With nearly 40,000 hard drives and over 100,000,000 GB of data stored for customers, we have a lot of hard-won experience. See which 5 of the SMART stats are good predictors of drive failure below. And see the data we have started to analyze from all of the SMART stats to see which other ones predict failure.
Every disk drive includes Self-Monitoring, Analysis, and Reporting Technology (SMART https://en.wikipedia.org/wiki/S.M.A.R.T.), which reports internal information about the drive. Initially, we collected a handful of stats each day, but at the beginning of 2014 we overhauled our disk drive monitoring to capture a daily snapshot of all of the SMART data for each of the 40,000 hard drives we manage. We used Smartmontools to capture the SMART data.

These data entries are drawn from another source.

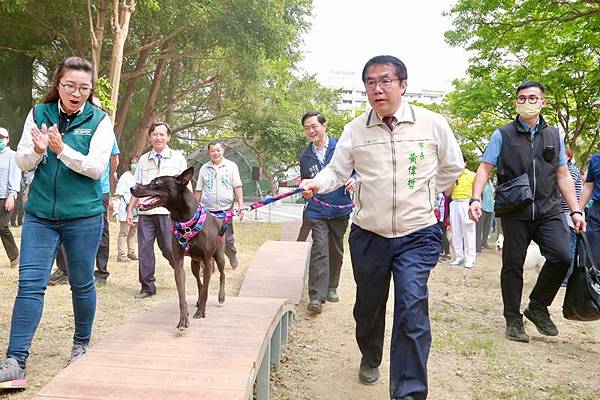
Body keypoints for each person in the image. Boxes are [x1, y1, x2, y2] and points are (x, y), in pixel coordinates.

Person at [300, 55, 463, 400]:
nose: (378, 89)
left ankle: (409, 392)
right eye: (371, 83)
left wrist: (427, 194)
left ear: (403, 85)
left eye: (386, 80)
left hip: (417, 233)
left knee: (412, 306)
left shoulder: (432, 124)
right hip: (369, 234)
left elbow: (452, 167)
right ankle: (370, 354)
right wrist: (317, 182)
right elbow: (338, 171)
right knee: (368, 307)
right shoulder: (355, 130)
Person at [0, 56, 114, 387]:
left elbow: (96, 168)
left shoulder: (100, 121)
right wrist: (37, 151)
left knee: (81, 282)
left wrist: (62, 150)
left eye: (83, 87)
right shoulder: (39, 113)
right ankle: (15, 361)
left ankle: (81, 345)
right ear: (58, 84)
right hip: (40, 216)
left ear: (90, 90)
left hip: (83, 215)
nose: (76, 92)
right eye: (69, 85)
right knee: (30, 284)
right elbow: (22, 161)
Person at [469, 80, 585, 343]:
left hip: (549, 208)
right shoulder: (502, 134)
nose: (527, 102)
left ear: (543, 102)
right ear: (516, 103)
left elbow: (563, 174)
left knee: (562, 255)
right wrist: (475, 198)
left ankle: (537, 306)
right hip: (515, 209)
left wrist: (576, 210)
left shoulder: (555, 135)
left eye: (533, 98)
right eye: (521, 98)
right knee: (513, 265)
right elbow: (485, 168)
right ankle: (512, 319)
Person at [299, 111, 354, 313]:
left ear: (324, 126)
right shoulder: (305, 156)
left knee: (335, 249)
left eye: (314, 126)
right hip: (317, 210)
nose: (311, 131)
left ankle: (332, 287)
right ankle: (316, 296)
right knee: (319, 249)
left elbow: (356, 168)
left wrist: (354, 179)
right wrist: (305, 192)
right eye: (307, 128)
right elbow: (305, 182)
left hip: (340, 208)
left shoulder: (342, 147)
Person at [127, 122, 187, 299]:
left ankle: (179, 272)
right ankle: (147, 286)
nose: (158, 137)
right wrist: (130, 209)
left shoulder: (177, 158)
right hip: (147, 213)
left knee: (168, 248)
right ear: (150, 136)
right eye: (155, 134)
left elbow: (184, 188)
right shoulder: (144, 160)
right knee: (144, 250)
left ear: (168, 137)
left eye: (162, 134)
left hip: (168, 214)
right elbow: (137, 187)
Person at [47, 139, 118, 286]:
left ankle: (101, 272)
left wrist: (104, 180)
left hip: (99, 189)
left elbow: (114, 161)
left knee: (101, 231)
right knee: (61, 225)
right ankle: (64, 269)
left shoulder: (102, 126)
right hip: (70, 188)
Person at [194, 141, 245, 269]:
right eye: (212, 151)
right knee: (206, 239)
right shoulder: (204, 168)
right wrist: (195, 207)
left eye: (218, 150)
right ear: (209, 152)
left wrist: (241, 205)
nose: (215, 153)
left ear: (223, 150)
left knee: (227, 240)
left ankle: (232, 256)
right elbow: (199, 190)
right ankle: (208, 266)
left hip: (225, 210)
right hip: (207, 210)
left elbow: (237, 186)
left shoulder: (231, 166)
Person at [446, 157, 476, 268]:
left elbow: (476, 192)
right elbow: (447, 193)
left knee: (468, 232)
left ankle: (470, 258)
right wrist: (454, 179)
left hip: (466, 203)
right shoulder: (452, 175)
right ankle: (459, 257)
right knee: (456, 232)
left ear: (465, 163)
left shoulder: (472, 175)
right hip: (454, 203)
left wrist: (476, 206)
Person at [0, 127, 21, 267]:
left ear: (7, 140)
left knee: (2, 226)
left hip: (5, 196)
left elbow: (15, 175)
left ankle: (15, 256)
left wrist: (12, 195)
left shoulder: (12, 155)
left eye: (2, 137)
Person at [116, 155, 139, 262]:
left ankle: (131, 252)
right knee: (123, 232)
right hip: (125, 207)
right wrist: (128, 204)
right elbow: (120, 193)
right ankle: (121, 254)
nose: (135, 164)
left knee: (133, 232)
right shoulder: (125, 176)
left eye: (137, 162)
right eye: (133, 162)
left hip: (137, 208)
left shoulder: (140, 176)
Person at [580, 152, 600, 231]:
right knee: (591, 242)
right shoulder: (596, 159)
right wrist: (578, 212)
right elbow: (588, 186)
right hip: (596, 213)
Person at [476, 175, 495, 251]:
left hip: (490, 208)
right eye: (489, 174)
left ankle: (484, 242)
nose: (490, 175)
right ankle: (478, 244)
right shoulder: (481, 183)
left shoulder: (490, 183)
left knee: (487, 227)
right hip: (482, 207)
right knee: (479, 227)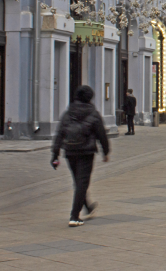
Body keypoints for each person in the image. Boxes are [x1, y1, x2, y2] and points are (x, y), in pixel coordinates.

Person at [51, 85, 110, 227]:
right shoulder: (93, 113)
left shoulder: (68, 113)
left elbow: (60, 133)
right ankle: (74, 216)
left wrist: (55, 154)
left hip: (70, 151)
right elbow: (101, 134)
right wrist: (105, 152)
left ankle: (88, 207)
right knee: (82, 183)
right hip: (86, 152)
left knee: (78, 182)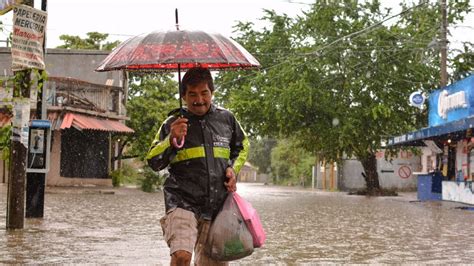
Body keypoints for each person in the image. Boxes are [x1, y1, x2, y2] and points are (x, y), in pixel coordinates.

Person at [146, 67, 249, 266]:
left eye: (204, 93)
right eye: (192, 94)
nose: (199, 99)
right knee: (182, 256)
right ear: (183, 96)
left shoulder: (227, 119)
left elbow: (243, 146)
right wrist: (172, 138)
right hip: (181, 201)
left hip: (217, 206)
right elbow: (153, 161)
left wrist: (232, 170)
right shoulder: (172, 123)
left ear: (212, 92)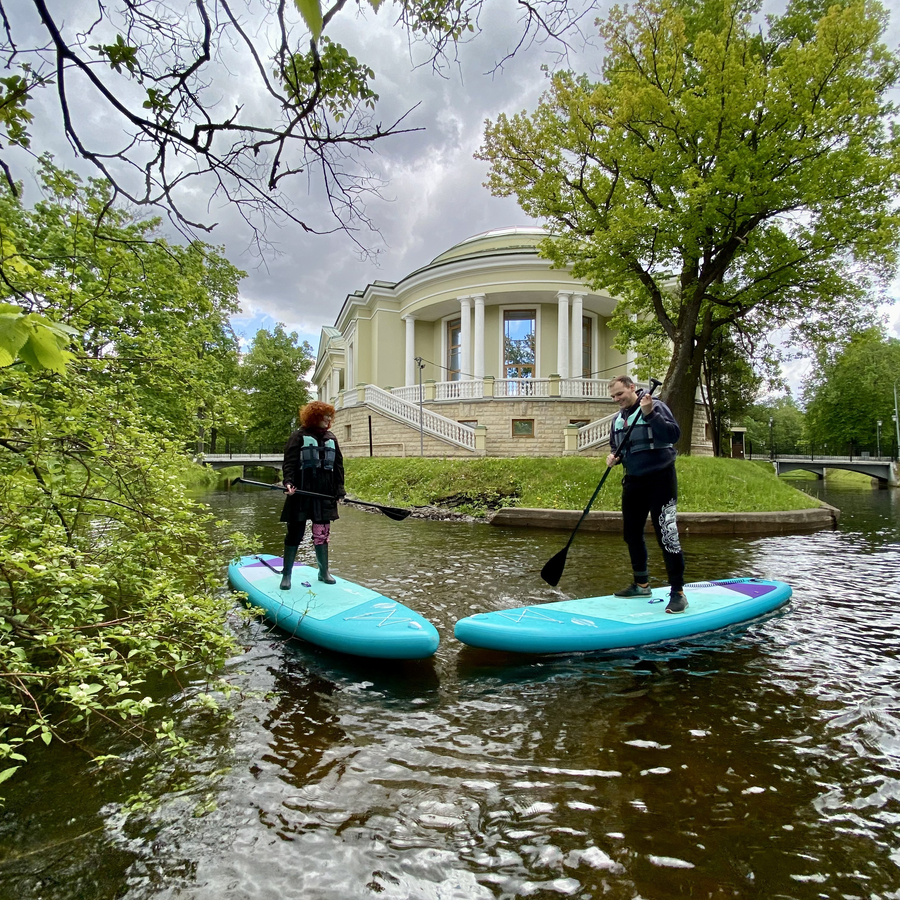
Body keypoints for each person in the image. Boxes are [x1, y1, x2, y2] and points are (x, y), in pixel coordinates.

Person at [605, 375, 687, 614]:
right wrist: (615, 457)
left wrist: (650, 413)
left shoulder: (656, 406)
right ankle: (642, 584)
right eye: (613, 396)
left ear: (632, 388)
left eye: (620, 394)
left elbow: (673, 436)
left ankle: (678, 593)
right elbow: (616, 445)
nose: (617, 399)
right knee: (631, 534)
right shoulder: (618, 419)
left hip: (661, 479)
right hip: (633, 481)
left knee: (667, 535)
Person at [279, 400, 346, 590]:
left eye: (329, 416)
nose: (328, 419)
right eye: (324, 416)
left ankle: (323, 572)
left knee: (322, 534)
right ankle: (286, 575)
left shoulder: (332, 438)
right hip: (300, 493)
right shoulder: (298, 437)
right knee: (295, 533)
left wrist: (339, 490)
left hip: (324, 495)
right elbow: (289, 464)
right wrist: (289, 483)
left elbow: (338, 467)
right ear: (314, 417)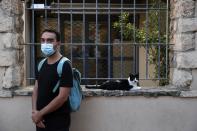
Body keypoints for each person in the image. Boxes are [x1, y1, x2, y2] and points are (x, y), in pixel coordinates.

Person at [32, 29, 73, 131]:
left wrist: (39, 114)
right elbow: (36, 90)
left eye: (50, 41)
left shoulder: (65, 65)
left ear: (58, 43)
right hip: (40, 119)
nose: (45, 44)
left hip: (58, 121)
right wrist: (35, 113)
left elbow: (62, 97)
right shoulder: (41, 64)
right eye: (43, 40)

But, before we dig into the data, we first need to define what counts as a failure.
What is a Failure?
Backblaze counts a drive as failed when it is removed from a Storage Pod and replaced because it has 1) totally stopped working, or 2) because it has shown evidence of failing soon.
A drive is considered to have stopped working when the drive appears physically dead (e.g. won’t power up), doesn’t respond to console commands or the RAID system tells us that the drive can’t be read or written.
To determine if a drive is going to fail soon we use SMART statistics as evidence to remove a drive before it fails catastrophically or impedes the operation of the Storage Pod volume.
From experience, we have found the following 5 SMART metrics indicate impending disk drive failure:
- SMART 5 – Reallocated_Sector_Count.
- SMART 187 – Reported_Uncorrectable_Errors.
- SMART 188 – Command_Timeout.
- SMART 197 – Current_Pending_Sector_Count.
- SMART 198 – Offline_Uncorrectable.
We chose these 5 stats based on our experience and input from others in the industry because they are consistent across manufacturers and they are good predictors of failure.